While they support drastic tax cuts, a strong military and Second Amendment gun rights, the Free State Project also has major differences with the Republican Party, both the neo-conservative wing – and now with President Trump.
Brakey said the state could experience “a huge blue wave” during the midterm elections, “because Donald Trump decided to start a war with Iran, very stupidly, and a lot of reasonable people say, ‘Boy, I don’t want to be associated with that.’
“Even I at times think, ‘Do I want to vote for Republicans this go-round, because of what they’re doing on the national level?’ Of course, I know the liberty Republicans in New Hampshire have nothing to do with what the national Republicans are doing.”
Recent Controversies
Brakey said that, by some counts, 10,000 Free Staters have now relocated to New Hampshire. But even as the movement has grown, so have the rifts within it, he said – perhaps an inevitable result of humans’ tendency toward tribalism.
That has been most evident in the past five years. In 2021, a group of Free Staters took over the New Hampshire Libertarian Party, and in 2022, one of them, Jeremy Kauffman, ran for U.S. Senate on the Libertarian ticket.
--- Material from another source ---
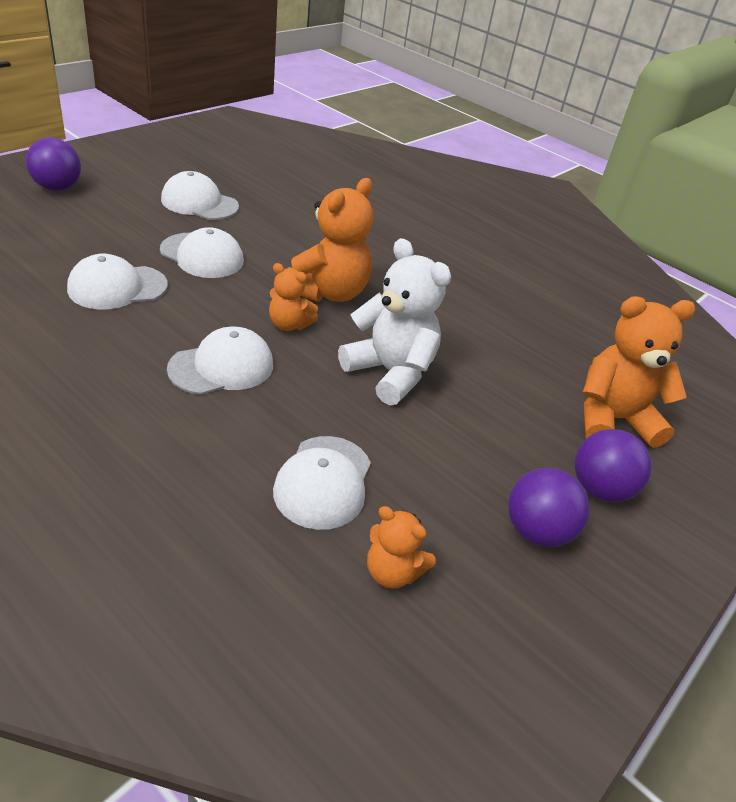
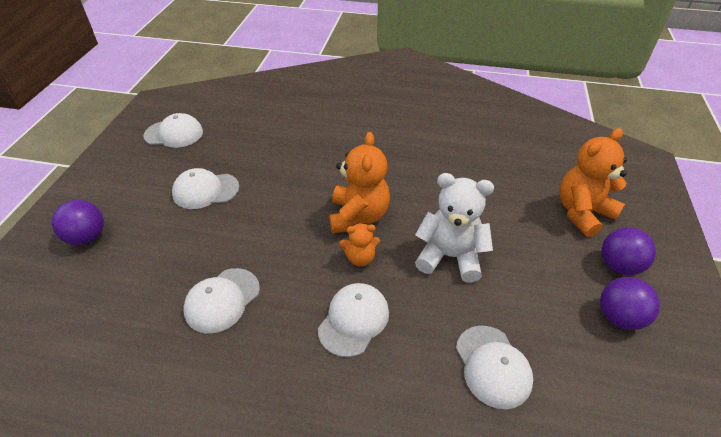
camera: 25 degrees left, 5 degrees up
white cap [160,227,244,278] -> white cap moved to [143,113,203,148]
orange teddy bear [367,506,436,589] -> none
In 2023, Kauffman was kicked out of the Free State Project over his racist, homophobic and anti-Jewish social media posts. In 2024, the state Libertarian Party endorsed Donald Trump for president instead of the national Libertarian Party candidate. State party tweets also declared that anyone who assassinated Kamala Harris, the Democratic candidate, would be hailed as “an American hero.”
Likewise, earlier this year, the state party was investigated after posting that it would be “ethical” to kill New Hampshire lawyer and activist Andru Volinsky for proposing a state income tax to fund public schools.
In March, Kauffman was elected chair of the state party, and in April he was arrested after fighting with people after a car crash in a grocery store parking lot, during which he reportedly yelled racist epithets at one bystander. He faces two misdemeanor charges.
And last month, the New Hampshire Libertarian Party was kicked out of the national party for violating principles of non-aggression and personal liberty, as well as by-laws that forbid endorsing candidates of other parties.
Still, two months ago, rumors spread on social media that longtime Free State Project board member and former president Carla Gericke, an anti-racist lawyer who grew up in South Africa, had stepped down because of the board’s refusal to uphold the ban on Kauffman’s participation. Gericke did not return a phone message Thursday seeking comment.
On Tuesday, Brakey declined to criticize Kauffman, although he acknowledged “areas of disagreement within Free State circles” that have “caused some confusion.”
That was in reference to Kauffman’s latest venture: the Free State Party, which, according to the Independent Political Report, is a network of Free Staters who hold “nationalist, pro-natal or right-wing views.” Osborne is reportedly a supporter.
Brakey said that he would appreciate the group clarifying that it is not affiliated with the Free State Project. Still, he said, he cannot control other people’s actions.
“Part of the impetus for things like the Free State Stoics … is to build a positive vision” instead, he said.